■ Exercise:
Write out the lines again, word for word, from the line with "ersky. Během instalace" up to and including the line with "žívání internetového bankovnictví;".

*** Data for the task

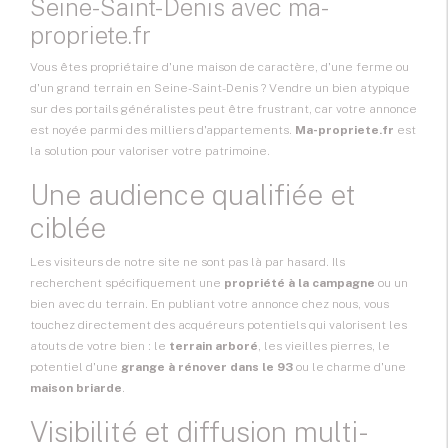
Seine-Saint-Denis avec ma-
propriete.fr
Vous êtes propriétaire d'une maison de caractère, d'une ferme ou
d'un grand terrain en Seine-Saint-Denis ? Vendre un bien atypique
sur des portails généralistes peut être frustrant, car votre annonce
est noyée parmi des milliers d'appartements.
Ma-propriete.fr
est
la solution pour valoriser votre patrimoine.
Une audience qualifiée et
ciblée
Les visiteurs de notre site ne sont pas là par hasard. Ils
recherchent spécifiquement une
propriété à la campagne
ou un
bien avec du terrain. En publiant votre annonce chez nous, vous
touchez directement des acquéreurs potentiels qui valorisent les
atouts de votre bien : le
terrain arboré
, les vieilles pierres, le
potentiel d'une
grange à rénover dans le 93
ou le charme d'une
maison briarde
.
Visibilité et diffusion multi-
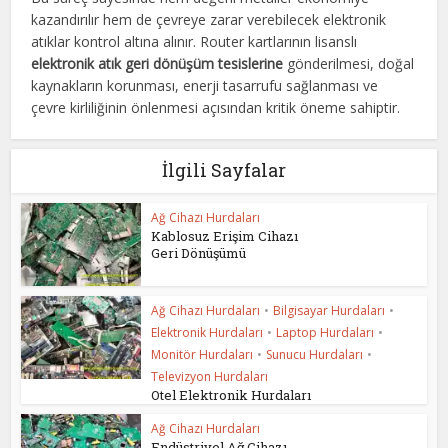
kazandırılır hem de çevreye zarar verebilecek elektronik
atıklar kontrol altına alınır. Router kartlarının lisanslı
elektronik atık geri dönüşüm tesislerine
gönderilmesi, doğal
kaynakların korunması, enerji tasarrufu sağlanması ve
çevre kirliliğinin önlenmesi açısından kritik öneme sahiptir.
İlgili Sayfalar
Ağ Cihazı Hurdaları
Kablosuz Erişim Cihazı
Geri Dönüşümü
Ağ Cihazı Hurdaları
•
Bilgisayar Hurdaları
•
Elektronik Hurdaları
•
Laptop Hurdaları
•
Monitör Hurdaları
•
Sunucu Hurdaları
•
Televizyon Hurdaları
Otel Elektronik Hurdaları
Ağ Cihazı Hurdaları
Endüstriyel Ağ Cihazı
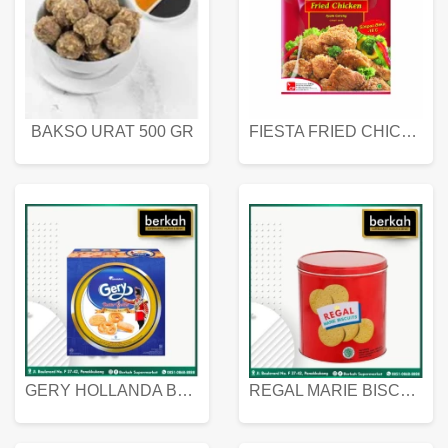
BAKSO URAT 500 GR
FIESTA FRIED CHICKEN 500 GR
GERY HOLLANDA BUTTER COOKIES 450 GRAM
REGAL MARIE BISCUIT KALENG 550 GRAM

******
*** Data for the task

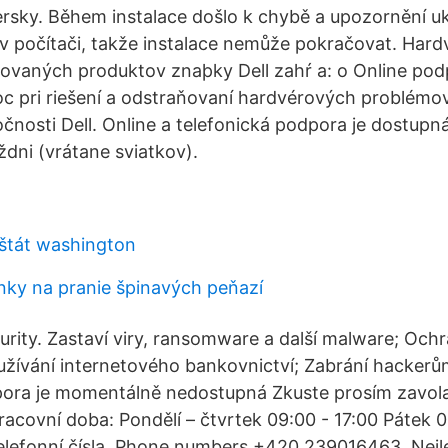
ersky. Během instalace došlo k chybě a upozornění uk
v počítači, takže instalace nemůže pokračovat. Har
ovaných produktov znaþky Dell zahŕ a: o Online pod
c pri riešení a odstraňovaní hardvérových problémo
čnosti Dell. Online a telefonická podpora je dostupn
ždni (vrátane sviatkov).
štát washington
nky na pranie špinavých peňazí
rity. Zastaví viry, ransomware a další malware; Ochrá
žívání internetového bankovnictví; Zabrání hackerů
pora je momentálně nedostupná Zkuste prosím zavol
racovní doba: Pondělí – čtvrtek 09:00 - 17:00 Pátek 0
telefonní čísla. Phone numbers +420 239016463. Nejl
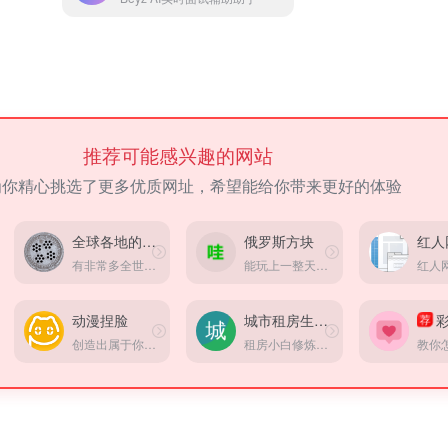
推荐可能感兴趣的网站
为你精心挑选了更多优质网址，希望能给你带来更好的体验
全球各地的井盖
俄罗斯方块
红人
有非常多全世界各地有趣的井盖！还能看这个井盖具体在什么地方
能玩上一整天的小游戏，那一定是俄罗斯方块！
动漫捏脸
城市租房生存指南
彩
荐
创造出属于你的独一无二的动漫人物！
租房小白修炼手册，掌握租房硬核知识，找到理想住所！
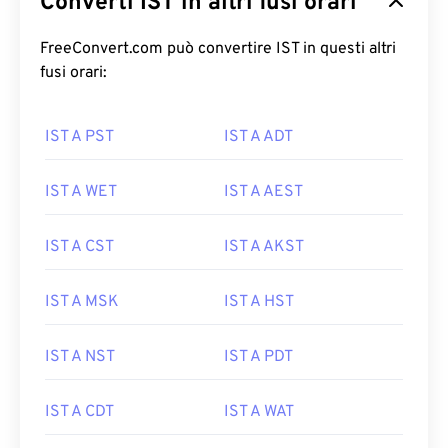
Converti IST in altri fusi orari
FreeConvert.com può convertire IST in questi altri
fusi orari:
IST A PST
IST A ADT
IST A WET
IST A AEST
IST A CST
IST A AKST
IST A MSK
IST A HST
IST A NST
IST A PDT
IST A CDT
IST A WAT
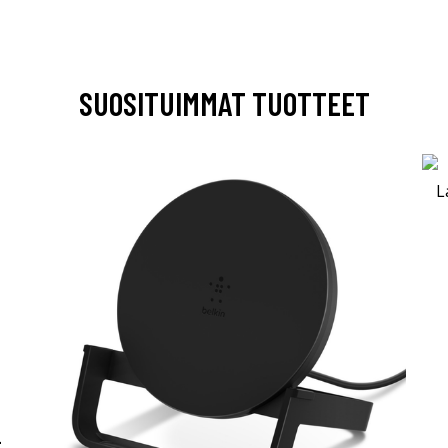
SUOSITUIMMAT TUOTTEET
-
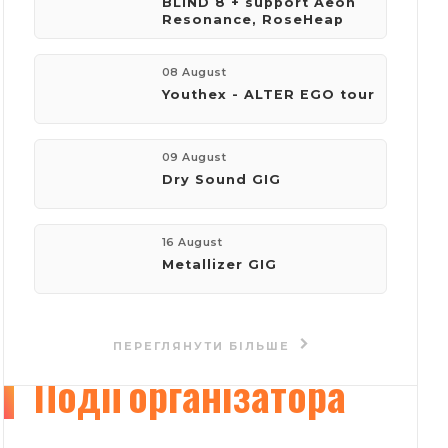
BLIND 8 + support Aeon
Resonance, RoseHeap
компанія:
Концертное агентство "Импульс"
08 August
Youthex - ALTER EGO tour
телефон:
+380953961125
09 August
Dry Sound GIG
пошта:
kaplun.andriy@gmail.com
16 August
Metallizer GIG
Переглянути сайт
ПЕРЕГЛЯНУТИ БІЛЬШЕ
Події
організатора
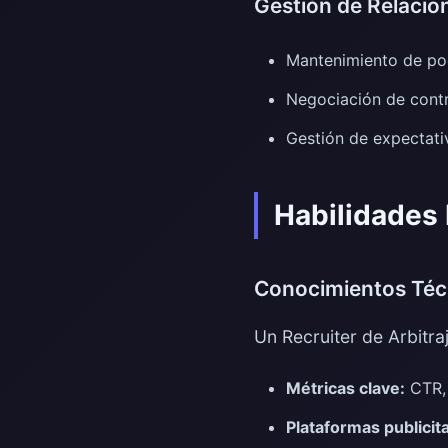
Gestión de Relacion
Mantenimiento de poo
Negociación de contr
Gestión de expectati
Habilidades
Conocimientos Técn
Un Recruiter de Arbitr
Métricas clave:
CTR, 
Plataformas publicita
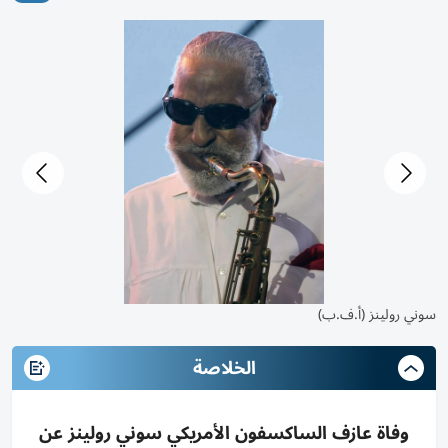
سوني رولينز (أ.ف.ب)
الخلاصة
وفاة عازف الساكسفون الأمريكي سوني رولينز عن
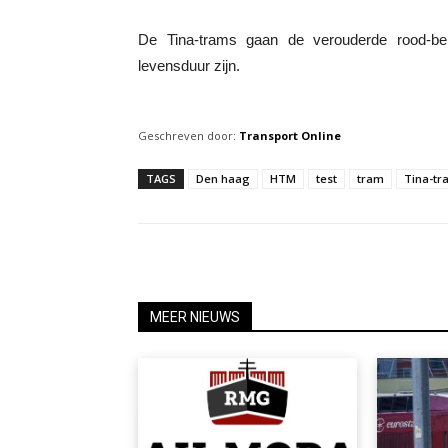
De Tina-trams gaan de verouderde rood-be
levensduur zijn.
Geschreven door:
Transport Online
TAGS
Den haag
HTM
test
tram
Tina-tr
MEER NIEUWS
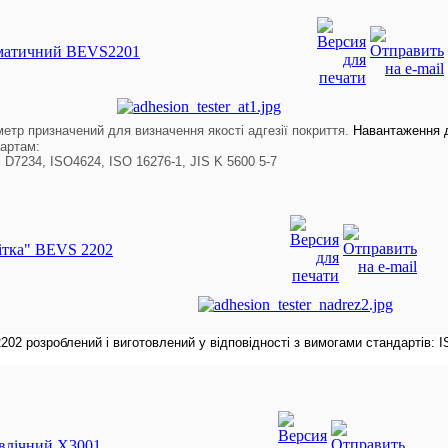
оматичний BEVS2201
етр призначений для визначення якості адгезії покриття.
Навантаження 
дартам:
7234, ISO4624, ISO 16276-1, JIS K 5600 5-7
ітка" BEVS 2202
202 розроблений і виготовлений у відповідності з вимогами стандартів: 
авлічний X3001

******
*** Data for the task

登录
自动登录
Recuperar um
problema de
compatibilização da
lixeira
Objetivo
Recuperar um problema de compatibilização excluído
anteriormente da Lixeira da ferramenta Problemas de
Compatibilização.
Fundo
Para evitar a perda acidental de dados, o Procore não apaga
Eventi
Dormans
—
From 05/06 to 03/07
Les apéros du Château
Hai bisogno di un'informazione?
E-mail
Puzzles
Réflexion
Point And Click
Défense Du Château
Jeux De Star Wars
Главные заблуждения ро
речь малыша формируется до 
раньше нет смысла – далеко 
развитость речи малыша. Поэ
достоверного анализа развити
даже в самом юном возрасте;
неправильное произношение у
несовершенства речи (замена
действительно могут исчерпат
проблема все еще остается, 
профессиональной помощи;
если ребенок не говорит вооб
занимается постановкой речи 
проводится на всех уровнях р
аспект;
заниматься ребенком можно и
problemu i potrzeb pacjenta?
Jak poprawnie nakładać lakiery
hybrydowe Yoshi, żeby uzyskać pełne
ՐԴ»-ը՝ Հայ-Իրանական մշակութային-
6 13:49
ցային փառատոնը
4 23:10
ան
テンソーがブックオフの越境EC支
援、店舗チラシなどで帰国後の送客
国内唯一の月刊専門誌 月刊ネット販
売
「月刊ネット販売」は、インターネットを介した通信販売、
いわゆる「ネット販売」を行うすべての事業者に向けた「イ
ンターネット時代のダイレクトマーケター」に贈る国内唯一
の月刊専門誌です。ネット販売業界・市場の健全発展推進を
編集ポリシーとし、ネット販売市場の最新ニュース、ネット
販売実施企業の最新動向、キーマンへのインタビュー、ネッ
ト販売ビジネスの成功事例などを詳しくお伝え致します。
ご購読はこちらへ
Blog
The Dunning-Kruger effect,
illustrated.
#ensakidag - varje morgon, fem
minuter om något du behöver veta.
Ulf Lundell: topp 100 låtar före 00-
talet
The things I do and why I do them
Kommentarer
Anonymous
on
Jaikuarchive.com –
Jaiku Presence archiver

******

■ The completed task:
ersky. Během instalace došlo k chybě a upozornění uk
v počítači, takže instalace nemůže pokračovat. Har
ovaných produktov znaþky Dell zahŕ a: o Online pod
c pri riešení a odstraňovaní hardvérových problémo
čnosti Dell. Online a telefonická podpora je dostupn
ždni (vrátane sviatkov).
štát washington
nky na pranie špinavých peňazí
rity. Zastaví viry, ransomware a další malware; Ochrá
žívání internetového bankovnictví; Zabrání hackerů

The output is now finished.